国立大学法人法案をめぐる現情勢と課題

                             2003年1月20日

               独立行政法人反対首都圏ネットワーク事務局


 独立行政法人反対首都圏ネットワーク事務局は、1月16日に「国立大学法人法案の概要(骨子素案)」(02.12.25版)を、17日には「国立学校設置法に規定する国立学校の今後の組織形態について」を公開した。それ以降、この二つの資料をめぐって全国から多くの情報が寄せられている。

T.現情勢の特徴

 

1.「国立大学法人法案の概要(骨子素案)」(以下「概要」)(02.12.25 版)に対応する成文化された法案が存在することは確実であるが、依然として公開されていない。

 

2.「概要」と「今後の組織形態について」の二つの文書から、我々が指摘してきた次のことが明らかとなっている。すなわち、文科省は、「国立大学法人法案」という一つの法律によって、「北海道大学ほか88国立大学法人」を作り、それが「北海道大学ほか88国立大学」を設置するという「間接方式」を採用するつもりである。大学共同利用機関も同様に「間接方式」とされている。

また、文科省は個別法を作らず、「別表」によってすべてを規定するつもりである。

 これに加え、高専は「独立行政法人通則法」の直接支配下に置かれる「独立行政法人」とすることが目論まれている。

 

3.「概要」の性格がより詳細に判明した。

(1)この「概要」は文科省と国大協トップ層(あるいはその委託を受けた少数のメンバー)の密室協議の場で使われている文書である。

 (2)「国大協トップ層」の実態はなお把握されていないが、総会で選出された理事会、あるいは法人化特別委員会のような国大協の正規の機関でないことは確かである。

 (3)このため作成主体も明記されず、日付のないバージョンも存在する。

またバージョンによって配布範囲も異なっている。我々は、16日の声明で「少なくない大学の執行部に伝わっている」と判断したが、それは同日までの情報発信先に偏りがあったこと、またバージョンによって配布範囲が異なっていることが不明であったからである。なお、(02.12.25)版はごく狭い範囲にのみ配布されている。

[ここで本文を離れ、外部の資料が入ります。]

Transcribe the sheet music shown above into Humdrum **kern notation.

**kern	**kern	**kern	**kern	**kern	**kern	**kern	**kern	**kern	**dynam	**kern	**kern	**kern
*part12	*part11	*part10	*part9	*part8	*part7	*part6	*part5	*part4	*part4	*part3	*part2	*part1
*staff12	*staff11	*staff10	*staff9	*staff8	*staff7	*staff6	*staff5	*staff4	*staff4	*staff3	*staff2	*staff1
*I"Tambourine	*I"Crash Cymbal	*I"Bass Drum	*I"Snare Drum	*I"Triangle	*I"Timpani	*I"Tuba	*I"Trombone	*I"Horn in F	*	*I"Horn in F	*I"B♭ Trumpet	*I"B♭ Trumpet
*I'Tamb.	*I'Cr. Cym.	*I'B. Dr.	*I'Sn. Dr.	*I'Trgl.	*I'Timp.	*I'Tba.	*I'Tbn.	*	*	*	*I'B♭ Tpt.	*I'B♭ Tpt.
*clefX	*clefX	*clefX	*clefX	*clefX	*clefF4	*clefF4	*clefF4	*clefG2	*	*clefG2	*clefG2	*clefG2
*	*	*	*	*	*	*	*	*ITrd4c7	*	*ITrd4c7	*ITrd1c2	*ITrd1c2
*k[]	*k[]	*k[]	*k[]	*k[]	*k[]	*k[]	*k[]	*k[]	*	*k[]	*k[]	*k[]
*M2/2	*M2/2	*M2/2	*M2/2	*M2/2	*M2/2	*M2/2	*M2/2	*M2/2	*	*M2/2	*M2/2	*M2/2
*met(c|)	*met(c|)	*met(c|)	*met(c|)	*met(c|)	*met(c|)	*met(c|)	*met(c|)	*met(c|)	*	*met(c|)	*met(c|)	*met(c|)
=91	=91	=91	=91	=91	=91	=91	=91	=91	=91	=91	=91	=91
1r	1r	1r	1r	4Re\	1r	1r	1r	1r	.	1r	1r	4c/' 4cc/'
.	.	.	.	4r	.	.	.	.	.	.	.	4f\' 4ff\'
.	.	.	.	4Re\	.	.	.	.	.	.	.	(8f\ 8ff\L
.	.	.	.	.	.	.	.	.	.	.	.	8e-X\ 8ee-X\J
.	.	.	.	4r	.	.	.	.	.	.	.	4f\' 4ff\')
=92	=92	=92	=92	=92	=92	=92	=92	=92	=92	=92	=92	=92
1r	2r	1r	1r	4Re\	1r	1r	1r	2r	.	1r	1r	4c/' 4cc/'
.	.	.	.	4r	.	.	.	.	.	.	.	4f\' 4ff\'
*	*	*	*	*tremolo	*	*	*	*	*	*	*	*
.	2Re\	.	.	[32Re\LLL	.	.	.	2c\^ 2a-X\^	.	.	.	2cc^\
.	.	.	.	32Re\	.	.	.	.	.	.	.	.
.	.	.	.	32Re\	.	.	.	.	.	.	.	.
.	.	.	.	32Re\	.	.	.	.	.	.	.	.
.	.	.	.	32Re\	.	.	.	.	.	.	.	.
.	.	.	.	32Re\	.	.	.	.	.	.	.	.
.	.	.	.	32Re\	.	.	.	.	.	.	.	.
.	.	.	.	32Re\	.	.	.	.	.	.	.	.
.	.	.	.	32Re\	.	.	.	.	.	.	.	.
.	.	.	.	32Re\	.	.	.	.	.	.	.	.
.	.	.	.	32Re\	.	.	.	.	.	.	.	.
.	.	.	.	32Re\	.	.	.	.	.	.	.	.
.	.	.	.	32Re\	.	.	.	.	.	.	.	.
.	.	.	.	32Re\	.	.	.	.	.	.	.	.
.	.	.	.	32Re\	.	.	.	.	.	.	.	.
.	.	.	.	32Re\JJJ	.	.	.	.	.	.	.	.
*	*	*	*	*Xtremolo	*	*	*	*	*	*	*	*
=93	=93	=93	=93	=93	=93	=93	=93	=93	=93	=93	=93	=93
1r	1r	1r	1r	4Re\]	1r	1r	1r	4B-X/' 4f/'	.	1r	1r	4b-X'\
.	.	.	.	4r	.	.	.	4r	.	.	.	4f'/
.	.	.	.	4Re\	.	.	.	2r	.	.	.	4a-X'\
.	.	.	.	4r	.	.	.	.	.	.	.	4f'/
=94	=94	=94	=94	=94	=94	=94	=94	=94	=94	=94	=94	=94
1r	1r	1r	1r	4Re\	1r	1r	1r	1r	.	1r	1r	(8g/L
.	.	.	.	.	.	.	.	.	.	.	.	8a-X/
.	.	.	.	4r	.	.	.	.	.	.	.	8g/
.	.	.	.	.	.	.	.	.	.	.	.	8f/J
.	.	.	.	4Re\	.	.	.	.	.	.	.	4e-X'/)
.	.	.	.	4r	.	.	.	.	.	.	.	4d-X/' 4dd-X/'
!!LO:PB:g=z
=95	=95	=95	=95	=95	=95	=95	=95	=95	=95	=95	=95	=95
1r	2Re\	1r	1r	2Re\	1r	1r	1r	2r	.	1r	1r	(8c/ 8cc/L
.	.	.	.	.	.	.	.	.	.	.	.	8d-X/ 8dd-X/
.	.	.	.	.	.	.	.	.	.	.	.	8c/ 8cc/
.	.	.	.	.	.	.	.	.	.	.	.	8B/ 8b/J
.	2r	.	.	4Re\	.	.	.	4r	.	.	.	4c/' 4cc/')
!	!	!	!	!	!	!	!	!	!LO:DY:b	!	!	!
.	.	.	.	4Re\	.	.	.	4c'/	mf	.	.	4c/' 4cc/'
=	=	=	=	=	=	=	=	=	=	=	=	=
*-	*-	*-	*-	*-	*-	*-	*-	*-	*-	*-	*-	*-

 (4)初期のバージョンでは『最終報告』どおり「運営協議会」という語が用いられていたが、途中から「経営協議会」に変わるなど、密室協議の過程で『最終報告』からの離脱がより顕著になっているようである。

 

 4.文科省は教育基本法の改悪、あるいは別法の制定を企図している。これに伴い、国立大学法人法案の成立を、教育基本法に先立って、つまり通常国会前半までに強行する可能性がある。

 

U.我々のなすべきこと

 

1.「概要」は密室協議文書であること、にもかかわらず、これに対応する国立大学法人法案がすでに成文化されていることは、情報公開の原則、文部科学行政の民主主義的な遂行、国大協の運営の民主主義的原則に明白に反する。

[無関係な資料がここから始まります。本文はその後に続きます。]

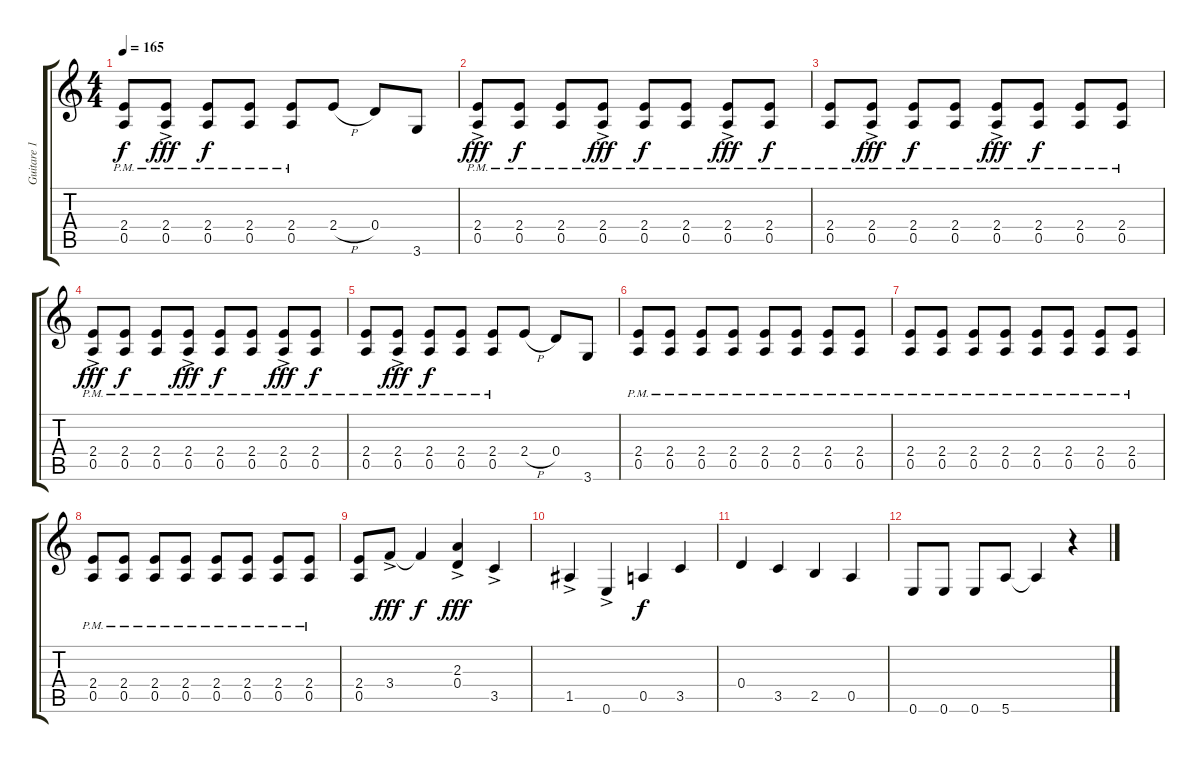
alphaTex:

\track ("Guitare 1" "Guitare 1") {instrument overdrivenguitar}
\staff {score tabs}
\tuning (E4 B3 G3 D3 A2 E2) {hide}
\ts (4 4)
\tempo 165
\clef g2
\ks c
(2.4{pm} 0.5{pm}).8{dy f} (2.4{ac pm} 0.5{ac pm}).8{dy fff} (2.4{pm} 0.5{pm}).8{dy f} (2.4{pm} 0.5{pm}).8 (2.4{pm} 0.5{pm}).8 2.4{h}.8 0.4.8 3.6.8 |
(2.4{ac pm} 0.5{ac pm}).8{dy fff} (2.4{pm} 0.5{pm}).8{dy f} (2.4{pm} 0.5{pm}).8 (2.4{ac pm} 0.5{ac pm}).8{dy fff} (2.4{pm} 0.5{pm}).8{dy f} (2.4{pm} 0.5{pm}).8 (2.4{ac pm} 0.5{ac pm}).8{dy fff} (2.4{pm} 0.5{pm}).8{dy f} |
(2.4{pm} 0.5{pm}).8 (2.4{ac pm} 0.5{ac pm}).8{dy fff} (2.4{pm} 0.5{pm}).8{dy f} (2.4{pm} 0.5{pm}).8 (2.4{ac pm} 0.5{ac pm}).8{dy fff} (2.4{pm} 0.5{pm}).8{dy f} (2.4{pm} 0.5{pm}).8 (2.4{pm} 0.5{pm}).8 |
(2.4{ac pm} 0.5{ac pm}).8{dy fff} (2.4{pm} 0.5{pm}).8{dy f} (2.4{pm} 0.5{pm}).8 (2.4{ac pm} 0.5{ac pm}).8{dy fff} (2.4{pm} 0.5{pm}).8{dy f} (2.4{pm} 0.5{pm}).8 (2.4{ac pm} 0.5{ac pm}).8{dy fff} (2.4{pm} 0.5{pm}).8{dy f} |
(2.4{pm} 0.5{pm}).8 (2.4{ac pm} 0.5{ac pm}).8{dy fff} (2.4{pm} 0.5{pm}).8{dy f} (2.4{pm} 0.5{pm}).8 (2.4{pm} 0.5{pm}).8 2.4{h}.8 0.4.8 3.6.8 |
(2.4{pm} 0.5{pm}).8 (2.4{pm} 0.5{pm}).8 (2.4{pm} 0.5{pm}).8 (2.4{pm} 0.5{pm}).8 (2.4{pm} 0.5{pm}).8 (2.4{pm} 0.5{pm}).8 (2.4{pm} 0.5{pm}).8 (2.4{pm} 0.5{pm}).8 |
(2.4{pm} 0.5{pm}).8 (2.4{pm} 0.5{pm}).8 (2.4{pm} 0.5{pm}).8 (2.4{pm} 0.5{pm}).8 (2.4{pm} 0.5{pm}).8 (2.4{pm} 0.5{pm}).8 (2.4{pm} 0.5{pm}).8 (2.4{pm} 0.5{pm}).8 |
(2.4{pm} 0.5{pm}).8 (2.4{pm} 0.5{pm}).8 (2.4{pm} 0.5{pm}).8 (2.4{pm} 0.5{pm}).8 (2.4{pm} 0.5{pm}).8 (2.4{pm} 0.5{pm}).8 (2.4{pm} 0.5{pm}).8 (2.4{pm} 0.5{pm}).8 |
(2.4 0.5).8 3.4{ac}.8{dy fff} 3.4{t}.4{dy f} (2.3{ac} 0.4{ac}).4{dy fff} 3.5{ac}.4 |
1.5{ac}.4 0.6{ac}.4 0.5.4{dy f} 3.5.4 |
0.4.4 3.5.4 2.5.4 0.5.4 |
0.6.8 0.6.8 0.6.8 5.6.8 5.6{t}.4 r.4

従って、文科省と国大協トップ層に対して、遅くとも1月31日の法人化特別委員会までに、昨年11月の国大協総会以降に行われた国立大学法人法案の議論・協議に関する経過と資料、成文化された法案を可及的速やかに公開させる運動を展開することが必要である。

 

2.「概要」(02.12.25版)に対応する法案が成文化されている以上、この「概要」に対する全面的分析をただちに行う必要がある。我々の16日の声明は急遽作成したこともあり、分析が不十分である。我々も分析を継続するが、全国の仲間におかれても、設置主体、法的構造(私立学校法を含めた教育関連諸法との比較)、具体的大学運営、学長選考方式、学外者の位置付けをはじめ、様々な視点から厳密な分析を進め、その結果を直ちに公開していただきたい。

それらを踏まえつつ、「概要」に基づく国立大学法人法案の2月末閣議決定を阻止する全国的な共同闘争が直ちに組織されるべきである。

 

3.本日から行われる通常国会では、大学から初等中等教育までの教育の全面的な法的再編が企図されている。国立大学法人法案反対と教育基本法改悪・廃止反対闘争を結合する国民レベルの巨大な闘争が準備されねばならない。